On September 1, at 2:00 pm, I will be on a panel ("Biology and Rights") at the 2011 Meetings of the American Political Science Association in Seattle.
My paper is "Thomistic Natural Law as Darwinian Natural Right: Replies to Critics." It can be downloaded.
Some of the material in this paper has been pulled from various posts on this blog.
Under the title "What Nature Has Taught All Animals," I summarize some of the common ground between Thomistic natural law and Darwinian natural right.
I then reply to six objections that have been raised by my critics:
(1) It is said that I fail to see that natural law depends on a divine lawgiver as its source.

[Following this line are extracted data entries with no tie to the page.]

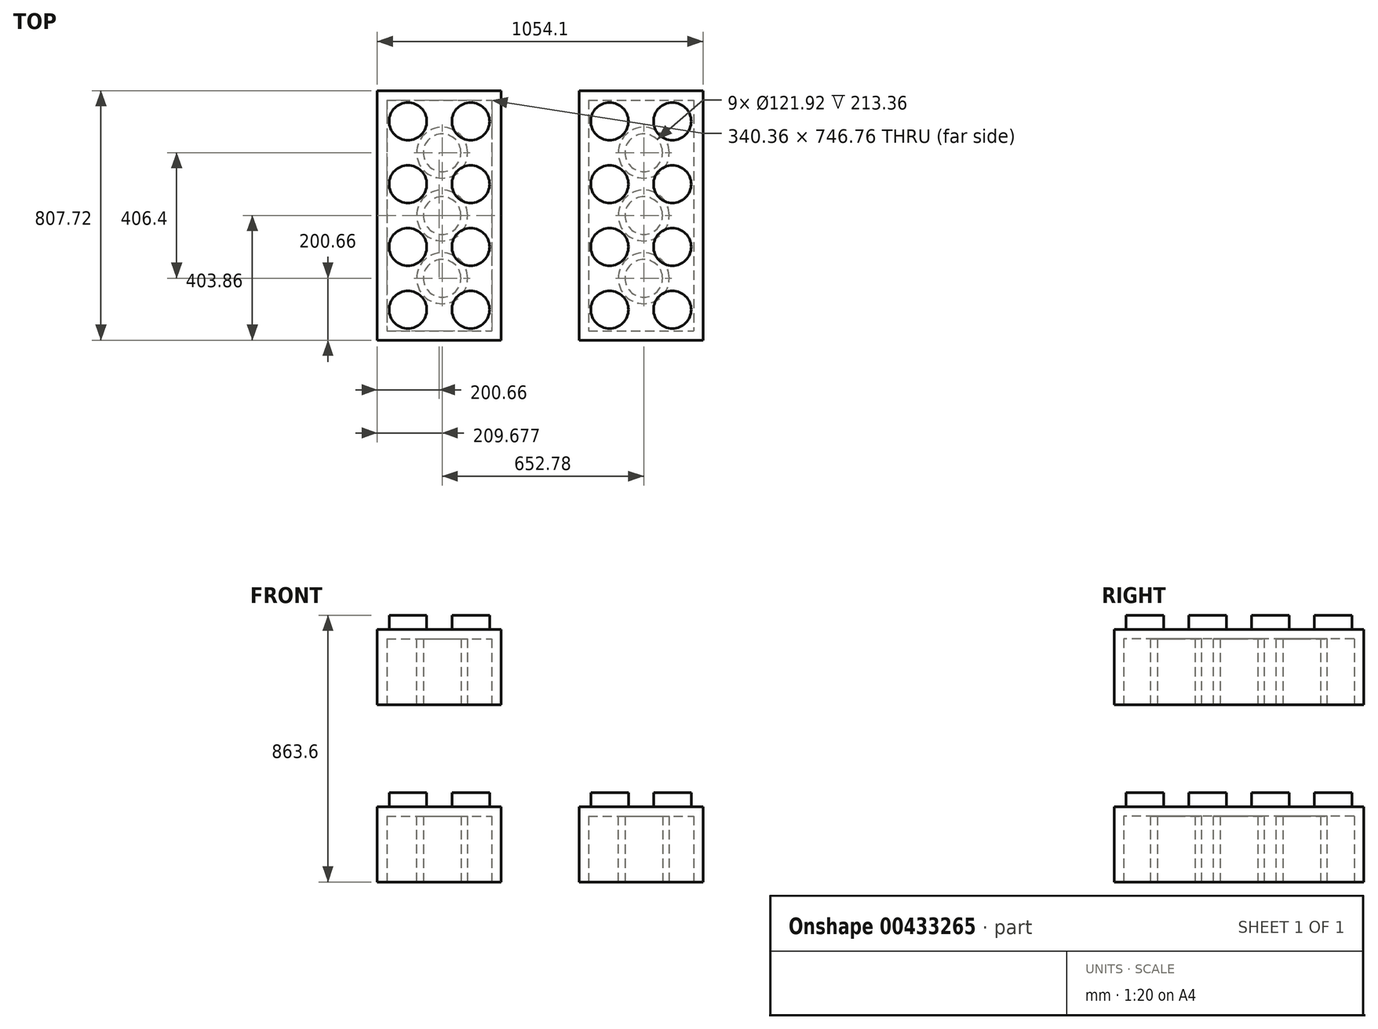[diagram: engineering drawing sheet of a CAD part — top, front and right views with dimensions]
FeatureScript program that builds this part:
annotation { "Feature Type Name" : "Feature", "Feature Type Description" : "" }
export const myFeature = defineFeature(function(context is Context, id is Id, definition is map)
    precondition{}
    {
        {
            var Q0;
            Q0=qCreatedBy(makeId("Top.planeOp"),FACE);
            var sketch = newSketch(context, id + "F0", { "sketchPlane" : qUnion([Q0])});
            skLineSegment(sketch, "E0.bottom", {"start": v(-200.66, 403.86) * mm, "end": v(200.66, 403.86) * mm});
            skLineSegment(sketch, "E0.top", {"start": v(-200.66, -403.86) * mm, "end": v(200.66, -403.86) * mm});
            skLineSegment(sketch, "E0.left", {"start": v(-200.66, 403.86) * mm, "end": v(-200.66, -403.86) * mm});
            skLineSegment(sketch, "E0.right", {"start": v(200.66, 403.86) * mm, "end": v(200.66, -403.86) * mm});
            skPoint(sketch, "E0.middle", {"position": v(0, 0) * mm});
            skSolve(sketch);
        }
        {
            var Q0;
            Q0=makeQuery(id+"F0.imprint","IMPRINT",FACE,{"disambiguationData":[TD([[makeQuery(id+"F0.imprint","IMPRINT",EDGE,{"derivedFrom":sQuery(id+"F0.wireOp",EDGE,"E0.bottom")}),-1.0]])]});
            extrude(context, id + "F1", {"entities" : qUnion([Q0]), "depth" : 243.84 * mm});
        }
        {
            var Q0;
            Q0=makeQuery(id+"F1.opExtrude","CAP_FACE",FACE,{"disambiguationData":[OSD([sQuery(id+"F0.wireOp",EDGE,"E0.bottom"),sQuery(id+"F0.wireOp",EDGE,"E0.top"),sQuery(id+"F0.wireOp",EDGE,"E0.left"),sQuery(id+"F0.wireOp",EDGE,"E0.right")])],"isStart":false});
            var sketch = newSketch(context, id + "F2", { "sketchPlane" : qUnion([Q0])});
            skCircle(sketch, "E1", {"center": v(-101.6, 304.8) * mm, "radius": 60.96 * mm});
            skCircle(sketch, "E2.0.1.0", {"center": v(-101.6, 101.6) * mm, "radius": 60.96 * mm});
            skCircle(sketch, "E2.0.2.0", {"center": v(-101.6, -101.6) * mm, "radius": 60.96 * mm});
            skCircle(sketch, "E2.0.3.0", {"center": v(-101.6, -304.8) * mm, "radius": 60.96 * mm});
            skCircle(sketch, "E2.1.0.0", {"center": v(101.6, 304.8) * mm, "radius": 60.96 * mm});
            skCircle(sketch, "E2.1.1.0", {"center": v(101.6, 101.6) * mm, "radius": 60.96 * mm});
            skCircle(sketch, "E2.1.2.0", {"center": v(101.6, -101.6) * mm, "radius": 60.96 * mm});
            skCircle(sketch, "E2.1.3.0", {"center": v(101.6, -304.8) * mm, "radius": 60.96 * mm});
            skLineSegment(sketch, "E2.direction1", {"start": v(-101.6, 304.8) * mm, "end": v(101.6, 304.8) * mm, "construction": true});
            skLineSegment(sketch, "E2.direction2", {"start": v(-101.6, 304.8) * mm, "end": v(-101.6, 101.6) * mm, "construction": true});
            skSolve(sketch);
        }
        {
            var Q0;
            Q0=makeQuery(id+"F2.imprint","IMPRINT",FACE,{"disambiguationData":[TD([[makeQuery(id+"F2.imprint","IMPRINT",EDGE,{"derivedFrom":sQuery(id+"F2.wireOp",EDGE,"E1")}),1.0]])]});
            var Q1;
            Q1=makeQuery(id+"F2.imprint","IMPRINT",FACE,{"disambiguationData":[TD([[makeQuery(id+"F2.imprint","IMPRINT",EDGE,{"derivedFrom":sQuery(id+"F2.wireOp",EDGE,"E2.1.0.0")}),1.0]])]});
            var Q2;
            Q2=makeQuery(id+"F2.imprint","IMPRINT",FACE,{"disambiguationData":[TD([[makeQuery(id+"F2.imprint","IMPRINT",EDGE,{"derivedFrom":sQuery(id+"F2.wireOp",EDGE,"E2.0.1.0")}),1.0]])]});
            var Q3;
            Q3=makeQuery(id+"F2.imprint","IMPRINT",FACE,{"disambiguationData":[TD([[makeQuery(id+"F2.imprint","IMPRINT",EDGE,{"derivedFrom":sQuery(id+"F2.wireOp",EDGE,"E2.1.1.0")}),1.0]])]});
            var Q4;
            Q4=makeQuery(id+"F2.imprint","IMPRINT",FACE,{"disambiguationData":[TD([[makeQuery(id+"F2.imprint","IMPRINT",EDGE,{"derivedFrom":sQuery(id+"F2.wireOp",EDGE,"E2.0.2.0")}),1.0]])]});
            var Q5;
            Q5=makeQuery(id+"F2.imprint","IMPRINT",FACE,{"disambiguationData":[TD([[makeQuery(id+"F2.imprint","IMPRINT",EDGE,{"derivedFrom":sQuery(id+"F2.wireOp",EDGE,"E2.1.2.0")}),1.0]])]});
            var Q6;
            Q6=makeQuery(id+"F2.imprint","IMPRINT",FACE,{"disambiguationData":[TD([[makeQuery(id+"F2.imprint","IMPRINT",EDGE,{"derivedFrom":sQuery(id+"F2.wireOp",EDGE,"E2.0.3.0")}),1.0]])]});
            var Q7;
            Q7=makeQuery(id+"F2.imprint","IMPRINT",FACE,{"disambiguationData":[TD([[makeQuery(id+"F2.imprint","IMPRINT",EDGE,{"derivedFrom":sQuery(id+"F2.wireOp",EDGE,"E2.1.3.0")}),1.0]])]});
            extrude(context, id + "F3", {"entities" : qUnion([Q0, Q1, Q2, Q3, Q4, Q5, Q6, Q7]), "operationType" : NewBodyOperationType.ADD, "depth" : 45.72 * mm});
        }
        {
            var Q0;
            Q0=makeQuery(id+"F1.opExtrude","CAP_FACE",FACE,{"disambiguationData":[OSD([sQuery(id+"F0.wireOp",EDGE,"E0.bottom"),sQuery(id+"F0.wireOp",EDGE,"E0.top"),sQuery(id+"F0.wireOp",EDGE,"E0.left"),sQuery(id+"F0.wireOp",EDGE,"E0.right")])],"isStart":true});
            var sketch = newSketch(context, id + "F4", { "sketchPlane" : qUnion([Q0])});
            skLineSegment(sketch, "E3.bottom", {"start": v(-170.18, -373.38) * mm, "end": v(170.18, -373.38) * mm});
            skLineSegment(sketch, "E3.top", {"start": v(-170.18, 373.38) * mm, "end": v(170.18, 373.38) * mm});
            skLineSegment(sketch, "E3.left", {"start": v(-170.18, -373.38) * mm, "end": v(-170.18, 373.38) * mm});
            skLineSegment(sketch, "E3.right", {"start": v(170.18, -373.38) * mm, "end": v(170.18, 373.38) * mm});
            skPoint(sketch, "E3.middle", {"position": v(0, 0) * mm});
            skSolve(sketch);
        }
        {
            var Q0;
            Q0=makeQuery(id+"F4.imprint","IMPRINT",FACE,{"disambiguationData":[TD([[makeQuery(id+"F4.imprint","IMPRINT",EDGE,{"derivedFrom":sQuery(id+"F4.wireOp",EDGE,"E3.bottom")}),1.0]])]});
            extrude(context, id + "F5", {"entities" : qUnion([Q0]), "operationType" : NewBodyOperationType.REMOVE, "oppositeDirection" : true, "depth" : 213.36 * mm});
        }
        {
            var Q0;
            Q0=makeQuery(id+"F5.boolean.opBoolean","COPY",FACE,{"derivedFrom":makeQuery(id+"F5.opExtrude","CAP_FACE",FACE,{"disambiguationData":[OSD([sQuery(id+"F4.wireOp",EDGE,"E3.bottom"),sQuery(id+"F4.wireOp",EDGE,"E3.top"),sQuery(id+"F4.wireOp",EDGE,"E3.left"),sQuery(id+"F4.wireOp",EDGE,"E3.right")])],"isStart":false})});
            var sketch = newSketch(context, id + "F6", { "sketchPlane" : qUnion([Q0])});
            skCircle(sketch, "E4", {"center": v(9.02, 0) * mm, "radius": 82.55 * mm});
            skCircle(sketch, "E5.0.1.0", {"center": v(9.02, 203.2) * mm, "radius": 82.55 * mm});
            skLineSegment(sketch, "E5.direction1", {"start": v(9.02, 0) * mm, "end": v(301.12, 0) * mm, "construction": true});
            skLineSegment(sketch, "E5.direction2", {"start": v(9.02, 0) * mm, "end": v(9.02, 203.2) * mm, "construction": true});
            skCircle(sketch, "E6.0.1.0", {"center": v(9.02, -203.2) * mm, "radius": 82.55 * mm});
            skLineSegment(sketch, "E6.direction1", {"start": v(9.02, 0) * mm, "end": v(237.62, 0) * mm, "construction": true});
            skLineSegment(sketch, "E6.direction2", {"start": v(9.02, 0) * mm, "end": v(9.02, -203.2) * mm, "construction": true});
            skSolve(sketch);
        }
        {
            var Q0;
            Q0=makeQuery(id+"F6.imprint","IMPRINT",FACE,{"disambiguationData":[TD([[makeQuery(id+"F6.imprint","IMPRINT",EDGE,{"derivedFrom":sQuery(id+"F6.wireOp",EDGE,"E6.0.1.0")}),1.0]])]});
            var Q1;
            Q1=makeQuery(id+"F6.imprint","IMPRINT",FACE,{"disambiguationData":[TD([[makeQuery(id+"F6.imprint","IMPRINT",EDGE,{"derivedFrom":sQuery(id+"F6.wireOp",EDGE,"E4")}),1.0]])]});
            var Q2;
            Q2=makeQuery(id+"F6.imprint","IMPRINT",FACE,{"disambiguationData":[TD([[makeQuery(id+"F6.imprint","IMPRINT",EDGE,{"derivedFrom":sQuery(id+"F6.wireOp",EDGE,"E5.0.1.0")}),1.0]])]});
            extrude(context, id + "F7", {"entities" : qUnion([Q0, Q1, Q2]), "operationType" : NewBodyOperationType.ADD, "depth" : 213.36 * mm});
        }
        {
            var Q0;
            Q0=makeQuery(id+"F7.opExtrude","CAP_FACE",FACE,{"disambiguationData":[OSD([sQuery(id+"F6.wireOp",EDGE,"E4")])],"isStart":false});
            var sketch = newSketch(context, id + "F8", { "sketchPlane" : qUnion([Q0])});
            skCircle(sketch, "E7", {"center": v(9.02, 0) * mm, "radius": 60.96 * mm});
            skCircle(sketch, "E8.0.1.0", {"center": v(9.02, 203.2) * mm, "radius": 60.96 * mm});
            skLineSegment(sketch, "E8.direction1", {"start": v(9.02, 0) * mm, "end": v(34.42, 0) * mm, "construction": true});
            skLineSegment(sketch, "E8.direction2", {"start": v(9.02, 0) * mm, "end": v(9.02, 203.2) * mm, "construction": true});
            skCircle(sketch, "E9.0.1.0", {"center": v(9.02, -203.2) * mm, "radius": 60.96 * mm});
            skLineSegment(sketch, "E9.direction1", {"start": v(9.02, 0) * mm, "end": v(318.9, 0) * mm, "construction": true});
            skLineSegment(sketch, "E9.direction2", {"start": v(9.02, 0) * mm, "end": v(9.02, -203.2) * mm, "construction": true});
            skSolve(sketch);
        }
        {
            var Q0;
            Q0=makeQuery(id+"F8.imprint","IMPRINT",FACE,{"disambiguationData":[TD([[makeQuery(id+"F8.imprint","IMPRINT",EDGE,{"derivedFrom":sQuery(id+"F8.wireOp",EDGE,"E8.0.1.0")}),1.0]])]});
            var Q1;
            Q1=makeQuery(id+"F8.imprint","IMPRINT",FACE,{"disambiguationData":[TD([[makeQuery(id+"F8.imprint","IMPRINT",EDGE,{"derivedFrom":sQuery(id+"F8.wireOp",EDGE,"E7")}),1.0]])]});
            var Q2;
            Q2=makeQuery(id+"F8.imprint","IMPRINT",FACE,{"disambiguationData":[TD([[makeQuery(id+"F8.imprint","IMPRINT",EDGE,{"derivedFrom":sQuery(id+"F8.wireOp",EDGE,"E9.0.1.0")}),1.0]])]});
            extrude(context, id + "F9", {"entities" : qUnion([Q0, Q1, Q2]), "operationType" : NewBodyOperationType.REMOVE, "oppositeDirection" : true, "depth" : 213.36 * mm});
        }
        {
            var Q0;
            Q0=makeQuery(id+"F1.opExtrude","SWEPT_BODY",BODY,{"disambiguationData":[OSD([sQuery(id+"F0.wireOp",EDGE,"E0.bottom"),sQuery(id+"F0.wireOp",EDGE,"E0.top"),sQuery(id+"F0.wireOp",EDGE,"E0.left"),sQuery(id+"F0.wireOp",EDGE,"E0.right")])]});
            transform(context, id + "F10", {"entities" : qUnion([Q0]), "transformType" : TransformType.TRANSLATION_3D, "dx" : 0 * mm, "dy" : 0 * mm, "dz" : 574.04 * mm, "makeCopy" : true});
        }
        {
            var Q0;
            Q0=makeQuery(id+"F1.opExtrude","SWEPT_BODY",BODY,{"disambiguationData":[OSD([sQuery(id+"F0.wireOp",EDGE,"E0.bottom"),sQuery(id+"F0.wireOp",EDGE,"E0.top"),sQuery(id+"F0.wireOp",EDGE,"E0.left"),sQuery(id+"F0.wireOp",EDGE,"E0.right")])]});
            transform(context, id + "F11", {"entities" : qUnion([Q0]), "transformType" : TransformType.TRANSLATION_3D, "dx" : 652.78 * mm, "dy" : 0 * mm, "dz" : 0 * mm, "makeCopy" : true});
        }
    });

(2) Darwinian science denies the natural teleology that is required for natural law.
(3) Darwinian science denies the reality of species as the ground of natural law.
(4) Darwinian natural right denies human freedom by denying the freedom of reason in ruling over the human desires or emotions.
(5) Darwinian explanations of human nature ignore the importance of culture and habituation in shaping human character.
(6) Darwinian naturalism is self-defeating, because in denying that the human mind was created in God's image, and asserting that the mind arose from a mindless process of evolution, it gives us no reason to trust our mental capacity for true beliefs.
My general claim is that by rooting natural law in a scientific conception of human nature, and by avoiding the contradictions that arise from Thomas Aquinas's occasional efforts to elevate revelation over reason, Darwinian natural right is the natural fulfillment of Thomistic natural law.